* INSTRUCTION:
Format every line of the data below as a numbered list, omitting any blank lines.

════

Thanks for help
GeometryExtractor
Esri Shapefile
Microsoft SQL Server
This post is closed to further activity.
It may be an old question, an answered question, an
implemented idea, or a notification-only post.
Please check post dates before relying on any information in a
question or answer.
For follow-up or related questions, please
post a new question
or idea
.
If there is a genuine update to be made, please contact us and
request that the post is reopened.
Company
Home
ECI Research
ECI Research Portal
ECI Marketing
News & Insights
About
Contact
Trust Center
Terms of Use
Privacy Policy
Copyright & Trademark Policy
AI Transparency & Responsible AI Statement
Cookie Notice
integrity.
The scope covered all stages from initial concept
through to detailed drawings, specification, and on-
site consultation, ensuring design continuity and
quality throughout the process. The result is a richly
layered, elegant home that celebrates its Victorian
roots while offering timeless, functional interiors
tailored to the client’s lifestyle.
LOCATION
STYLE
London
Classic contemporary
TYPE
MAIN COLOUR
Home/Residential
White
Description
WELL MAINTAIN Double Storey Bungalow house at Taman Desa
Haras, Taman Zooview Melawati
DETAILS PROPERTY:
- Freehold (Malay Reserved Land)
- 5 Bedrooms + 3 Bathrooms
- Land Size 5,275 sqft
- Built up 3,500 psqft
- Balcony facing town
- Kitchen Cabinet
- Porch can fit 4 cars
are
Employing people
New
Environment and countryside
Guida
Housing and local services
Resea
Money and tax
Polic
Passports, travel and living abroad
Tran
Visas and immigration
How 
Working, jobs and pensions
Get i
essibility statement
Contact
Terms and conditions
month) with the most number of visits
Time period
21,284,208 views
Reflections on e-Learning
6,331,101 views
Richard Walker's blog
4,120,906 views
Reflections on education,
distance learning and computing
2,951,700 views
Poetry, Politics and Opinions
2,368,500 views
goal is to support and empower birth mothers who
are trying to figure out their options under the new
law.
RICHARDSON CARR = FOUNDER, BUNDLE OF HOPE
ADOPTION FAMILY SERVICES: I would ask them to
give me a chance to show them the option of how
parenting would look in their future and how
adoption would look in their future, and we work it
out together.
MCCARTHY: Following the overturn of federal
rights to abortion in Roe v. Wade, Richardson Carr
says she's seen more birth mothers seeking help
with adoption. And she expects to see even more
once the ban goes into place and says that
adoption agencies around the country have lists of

════

* OUTPUT BELOW:
1. Thanks for help
2. GeometryExtractor
3. Esri Shapefile
4. Microsoft SQL Server
5. This post is closed to further activity.
6. It may be an old question, an answered question, an
7. implemented idea, or a notification-only post.
8. Please check post dates before relying on any information in a
9. question or answer.
10. For follow-up or related questions, please
11. post a new question
12. or idea
13. .
14. If there is a genuine update to be made, please contact us and
15. request that the post is reopened.
16. Company
17. Home
18. ECI Research
19. ECI Research Portal
20. ECI Marketing
21. News & Insights
22. About
23. Contact
24. Trust Center
25. Terms of Use
26. Privacy Policy
27. Copyright & Trademark Policy
28. AI Transparency & Responsible AI Statement
29. Cookie Notice
30. integrity.
31. The scope covered all stages from initial concept
32. through to detailed drawings, specification, and on-
33. site consultation, ensuring design continuity and
34. quality throughout the process. The result is a richly
35. layered, elegant home that celebrates its Victorian
36. roots while offering timeless, functional interiors
37. tailored to the client’s lifestyle.
38. LOCATION
39. STYLE
40. London
41. Classic contemporary
42. TYPE
43. MAIN COLOUR
44. Home/Residential
45. White
46. Description
47. WELL MAINTAIN Double Storey Bungalow house at Taman Desa
48. Haras, Taman Zooview Melawati
49. DETAILS PROPERTY:
50. - Freehold (Malay Reserved Land)
51. - 5 Bedrooms + 3 Bathrooms
52. - Land Size 5,275 sqft
53. - Built up 3,500 psqft
54. - Balcony facing town
55. - Kitchen Cabinet
56. - Porch can fit 4 cars
57. are
58. Employing people
59. New
60. Environment and countryside
61. Guida
62. Housing and local services
63. Resea
64. Money and tax
65. Polic
66. Passports, travel and living abroad
67. Tran
68. Visas and immigration
69. How 
70. Working, jobs and pensions
71. Get i
72. essibility statement
73. Contact
74. Terms and conditions
75. month) with the most number of visits
76. Time period
77. 21,284,208 views
78. Reflections on e-Learning
79. 6,331,101 views
80. Richard Walker's blog
81. 4,120,906 views
82. Reflections on education,
83. distance learning and computing
84. 2,951,700 views
85. Poetry, Politics and Opinions
86. 2,368,500 views
87. goal is to support and empower birth mothers who
88. are trying to figure out their options under the new
89. law.
90. RICHARDSON CARR = FOUNDER, BUNDLE OF HOPE
91. ADOPTION FAMILY SERVICES: I would ask them to
92. give me a chance to show them the option of how
93. parenting would look in their future and how
94. adoption would look in their future, and we work it
95. out together.
96. MCCARTHY: Following the overturn of federal
97. rights to abortion in Roe v. Wade, Richardson Carr
98. says she's seen more birth mothers seeking help
99. with adoption. And she expects to see even more
100. once the ban goes into place and says that
101. adoption agencies around the country have lists of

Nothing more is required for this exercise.